The HIPAA Covered Entity definition of a healthcare provider has not been amended since 1999 despite the healthcare sector evolving substantially. Therefore HIPAA Covered Entity examples of healthcare supplier remains “providers who submit HIPAA transactions electronically” – electronic transactions such as claims, benefit eligibility inquiries, referral authorization requests, or other transactions for which HHS has developed standards under the HIPAA Privacy or Security Rule.
HIPAA Covered Entity vs Business Associate
There have been many references to date in this article about Business Associates, and it is important to note how the definitions of a HIPAA Covered Entity vs Business Associate differ. It was remarked above that a healthcare clearinghouse is classified as a HIPAA Covered Entity because its sole role is PHI-related. By comparison a Business Associate is an entity whose main role is unrelated to PHI, but who has access to it in the provision of a service carried out on behalf of a Covered HIPAA Entity.
Since the publication of the Final Omnibus Rule in 2013, Business Associates are just as responsible for the security of any PHI they encounter as a Covered Entity under HIPAA. Before sending PHI to a Business Associate, a Covered Entity should complete due diligence on the service provider and obtain a signed Business Associate Agreement stating out the permissible uses of the PHI; but even without an Agreement in place, Business Associates can still be penalized if they are to blame for a breach of PHI.
A similarity in a HIPAA Covered Entity vs Business Associate comparison is, if a Business Associate subcontracts duties that includes an electronic exchange of PHI, the Business Associate also has to conduct due diligence on the subcontractor. The Business Associate has to ensure the subcontractor adheres with the Privacy and Security Rules and sign a Business Associate Agreement with the subcontractor, who then takes responsibility if a breach of PHI happens.
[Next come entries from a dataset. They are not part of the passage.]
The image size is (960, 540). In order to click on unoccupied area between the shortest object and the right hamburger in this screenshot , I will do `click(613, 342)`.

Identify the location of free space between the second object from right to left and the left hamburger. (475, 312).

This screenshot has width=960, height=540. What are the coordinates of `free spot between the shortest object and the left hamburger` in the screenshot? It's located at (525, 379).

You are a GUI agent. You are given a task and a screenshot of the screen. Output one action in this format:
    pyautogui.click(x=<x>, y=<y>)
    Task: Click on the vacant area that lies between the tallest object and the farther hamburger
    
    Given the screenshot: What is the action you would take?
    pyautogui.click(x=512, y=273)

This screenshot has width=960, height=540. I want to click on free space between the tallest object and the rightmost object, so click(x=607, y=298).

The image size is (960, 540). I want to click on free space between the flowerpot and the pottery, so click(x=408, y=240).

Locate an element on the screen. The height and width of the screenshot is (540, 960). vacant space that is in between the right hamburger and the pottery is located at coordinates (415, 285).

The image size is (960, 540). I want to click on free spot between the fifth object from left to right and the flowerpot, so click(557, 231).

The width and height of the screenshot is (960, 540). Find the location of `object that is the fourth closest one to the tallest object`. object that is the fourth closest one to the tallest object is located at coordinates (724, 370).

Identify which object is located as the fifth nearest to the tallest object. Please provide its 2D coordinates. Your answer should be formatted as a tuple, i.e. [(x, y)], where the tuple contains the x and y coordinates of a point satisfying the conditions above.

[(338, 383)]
When a Covered Entity Governed by HIPAA Works for another Covered HIPAA Entity
One particularly complex area of HIPAA legislation is the different cases that occur when a Covered Entity under HIPAA works for – or provides a service for – another Covered HIPAA Entity. Under the HIPAA Privacy Rule there is no requirement for a Covered Entity to sign a Business Associate Agreement with another Covered Entity when PHI is being shared for treatment purposes – for instance if a radiologist interprets diagnostic images on behalf of a local physician.
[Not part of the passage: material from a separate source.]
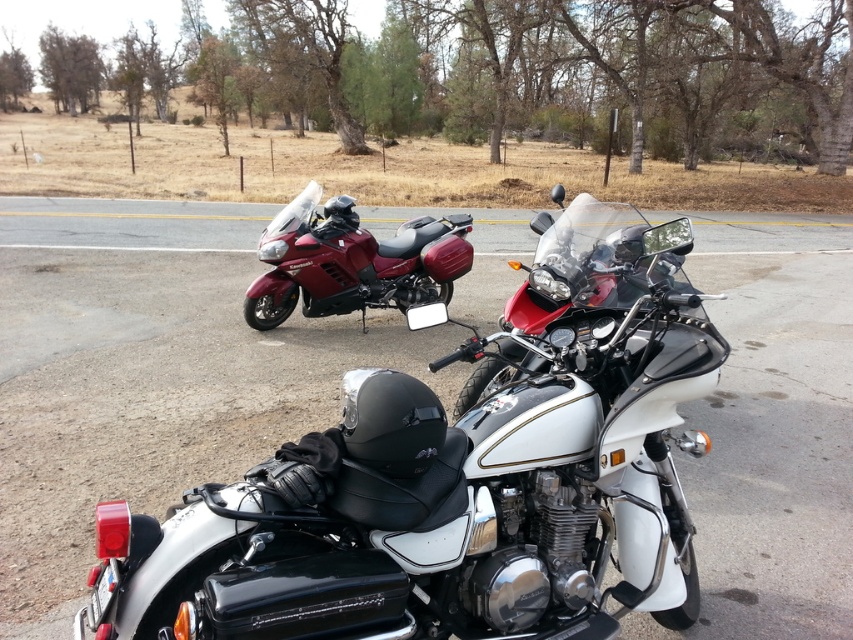
You are a photographer standing at the edge of the road where both motorcycles are parked. You want to take a photo that captures both motorcycles in the frame without any part of them being cut off. Given that your camera has a maximum field of view that can capture objects up to 3 meters apart, can you fit both the white metallic motorcycle at center and the glossy red motorcycle at center in the same shot?

The white metallic motorcycle at center is 2.30 meters away from the glossy red motorcycle at center. Since the distance between them is less than the camera field of view limit of 3 meters, both motorcycles can be captured in the same photo without any parts being cut off.

You are a delivery person who needs to park your motorcycle between the white metallic motorcycle at center and the road edge. Given that the road edge is at point 0.3 on the x and y coordinates, can you fit your motorcycle there?

The white metallic motorcycle at center is located at point (x=148, y=376). Since the road edge is at 0.3, the distance between them is 0.284 units. If your motorcycle requires at least this space to park, it might be possible, but you need to ensure there is enough room between the white metallic motorcycle at center and the road edge.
However, if a hospital (Covered Entity A) used the services of another hospital (Covered Entity B) to assist with the training of medical students, it would be a requirement for a Business Associate Agreement to be completed before Covered Entity A could disclose PHI to Covered Entity B. Similarly, if a healthcare clearinghouse was not able to format a claim so it is compatible with a payer’s software, it would have to complete a Business Associate Agreement with a healthcare clearinghouse that was able to format the claim.
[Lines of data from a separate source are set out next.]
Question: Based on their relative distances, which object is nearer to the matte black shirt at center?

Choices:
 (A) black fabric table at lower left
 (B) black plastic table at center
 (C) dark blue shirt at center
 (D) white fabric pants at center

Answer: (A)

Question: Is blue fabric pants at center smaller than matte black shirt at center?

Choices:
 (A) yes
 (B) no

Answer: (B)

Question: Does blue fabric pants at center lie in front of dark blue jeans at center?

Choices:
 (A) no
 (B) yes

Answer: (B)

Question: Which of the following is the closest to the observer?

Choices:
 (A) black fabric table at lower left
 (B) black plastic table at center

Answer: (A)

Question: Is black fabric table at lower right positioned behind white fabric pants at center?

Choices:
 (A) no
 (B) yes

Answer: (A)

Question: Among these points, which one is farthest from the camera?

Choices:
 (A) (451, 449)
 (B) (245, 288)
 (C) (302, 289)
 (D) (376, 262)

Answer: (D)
It is vital to add at this point that an employee of a Covered HIPAA Entity is neither a Covered Entity under HIPAA nor a Business Associate. The American Hospitals Association says: “Any person(s) whose conduct, in the performance of work for a Covered Entity, is under the direct control of such entity, whether they are paid by the Covered Entity or not”. This definition includes not only staff, but also agency nurses, temporary workers and volunteer workers.